Car au cours de sa carrière, ponctuée d'intenses séances d’entraînement, le militaire est plus que quiconque amené à consommer des substances ergogéniques qui optimisent le travail musculaire et, in fine, les performances sportives. « La consommation de compléments alimentaires s’est particulièrement répandue et décomplexée avec l’arrivée, il y a une dizaine d’années, du système Félin », explique un militairede 35 ans, administrateur du forum Au Militaire. Ce système d’arme pèse 25 kilogrammes et exige une certaine masse musculaire. « Avant, le profil du ‘chat maigre’ – le combattant svelte et robuste - était très valorisé. Maintenant, il faut des grands gaillards ».
Outre les longues heures de sport qui nécessitent, de fait, un régime spécifique, l’aspect esthétique se place désormais au premier plan de cette consommation. Une thèse de médecine sur l’« état des lieux des conduites dopantes dans les armées » menée en 2013 dans des centres médicaux d’unité relève que 60 % des 850 sujets sondés consomment au moins une substance ergogénique (moins de 2 % concernant les stéroïdes anabolisants), dont un quart dans l’objectif d’améliorer leur apparence physique. D'autres travaux réalisés sur un camp français en Afghanistan font état d'un chiffre plus faible, aux alentours de 20 %. Dans tous les cas, ces données sont probablement sous-estimées, car fondées sur le déclaratif.

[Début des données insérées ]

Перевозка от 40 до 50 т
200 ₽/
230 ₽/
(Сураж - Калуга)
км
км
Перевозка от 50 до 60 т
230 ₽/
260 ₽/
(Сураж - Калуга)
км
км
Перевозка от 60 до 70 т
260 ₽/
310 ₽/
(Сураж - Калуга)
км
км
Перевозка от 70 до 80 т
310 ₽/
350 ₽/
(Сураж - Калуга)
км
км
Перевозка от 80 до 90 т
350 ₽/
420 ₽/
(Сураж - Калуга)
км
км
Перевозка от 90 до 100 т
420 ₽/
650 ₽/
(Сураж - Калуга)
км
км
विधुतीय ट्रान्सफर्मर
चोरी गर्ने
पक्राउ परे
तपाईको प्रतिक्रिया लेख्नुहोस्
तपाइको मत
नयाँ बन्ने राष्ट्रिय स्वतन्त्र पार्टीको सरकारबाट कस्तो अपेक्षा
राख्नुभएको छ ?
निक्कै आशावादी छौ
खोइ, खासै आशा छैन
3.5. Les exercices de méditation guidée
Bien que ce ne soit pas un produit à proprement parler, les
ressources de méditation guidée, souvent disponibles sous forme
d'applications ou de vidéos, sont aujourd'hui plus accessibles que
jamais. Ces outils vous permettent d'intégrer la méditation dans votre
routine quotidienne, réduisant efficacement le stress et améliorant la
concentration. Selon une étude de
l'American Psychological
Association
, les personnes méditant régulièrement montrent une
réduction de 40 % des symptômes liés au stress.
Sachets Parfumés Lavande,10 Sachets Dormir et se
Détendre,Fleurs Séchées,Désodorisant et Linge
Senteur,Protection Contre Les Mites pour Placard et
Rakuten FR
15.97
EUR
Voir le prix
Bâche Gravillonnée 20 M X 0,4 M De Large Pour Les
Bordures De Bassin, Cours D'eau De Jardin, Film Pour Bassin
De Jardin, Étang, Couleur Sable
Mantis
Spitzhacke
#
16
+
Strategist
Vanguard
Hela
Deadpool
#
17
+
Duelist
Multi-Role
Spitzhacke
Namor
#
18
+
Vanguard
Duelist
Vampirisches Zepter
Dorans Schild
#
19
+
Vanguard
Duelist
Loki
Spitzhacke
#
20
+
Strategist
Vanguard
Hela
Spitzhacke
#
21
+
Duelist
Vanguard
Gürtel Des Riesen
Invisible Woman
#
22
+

« L’archétype du warrior »
« Le contact avec les armées étrangères est un facteur important de l'incitation à la consommation, observe Alexandra Malgoyre, médecin chercheur à l'Irba et spécialiste de la nutrition sportive. Les Anglo-saxons, en particulier, ont une culture beaucoup plus développée de l'usage des compléments alimentaires. Les opérations multinationales sont souvent l'occasion d'initier la pratique chez nos soldats, notamment du fait de la disponibilité de ces produits dans les PX (foyer d'approvisionnement) ». De fait, quand, dans les mini-supérettes des camps militaires, les Français peuvent au mieux se procurer quelques boissons énergisantes, certaines armées disposent de rayons entiers de compléments alimentaires en tout genre. « On se fournit surtout chez les Américains », confirme notre militaire.
« Les militaires français s’identifient à l’image du GI de 115 kilos et 2 mètres de haut, l’archétype du warrior, explique Xavier Bigard. Du coup, ils veulent développer leur masse musculaire, faire gonfler leurs pectoraux et consommer les mêmes produits ». En opération, entre deux missions, l’ennui s’installe dans les camps. La musculation se pratique pour tuer le temps dans les salles où la consommation de ces substances est monnaie courante. « Alors, on peut assister à des dérives, que ce soit par mésusage ou par attitude déviante, souligne Alexandra Malgoyre. Cela peut aboutir à une consommation de véritables produits dopants alors qu'à la base, ces éléments – protéines, créatine… – peuvent être apportés par une alimentation réfléchie ! »
Des pratiques « volontairement ignorées » ?
Face à cette pratique, l’institution s’est montrée longtemps hésitante. Ses messages trop alarmistes et stigmatisants ont manqué leur cible : les militaires s’informent sur les forums et achètent sur Internet, où ils courent le risque de consommer des produits frelatés, coupés, à leur insu, aux dérivés hormonaux, sous les conseils scientifiquement douteux des internautes.
« Au niveau institutionnel, la question se pose en de mauvais termes, estime Xavier Bigard. On prône systématiquement l’interdit, alors qu’il serait plus efficace d’instruire et d’éduquer les militaires pour qu’ils puissent distinguer les quelques compléments efficaces de la majorité des autres qu’il faut éviter ».
L’approche répressive des armées s’est doublée d’un silence peu adapté à la réalité de ces comportements. L’auteur de la thèse menée en 2013 s’interroge « cyniquement » sur « l’éventuel intérêt de l’institution de voir ses personnels gagner en efficacité et en capacité grâce à des pratiques volontairement ignorées ».
Mais les temps ont changé. Le service de santé des armées a fait le choix d’encadrer cette pratique, afin d’éviter la surconsommation ou le mésusage de substances dont on ignore encore les effets secondaires à long terme. Au Val-de-Grâce, une formation est dispensée aux internes en septième année. Intitulée « dopage et conduite dopante », elle vise à éduquer les médecins militaires face à une pratique devenue indéniable.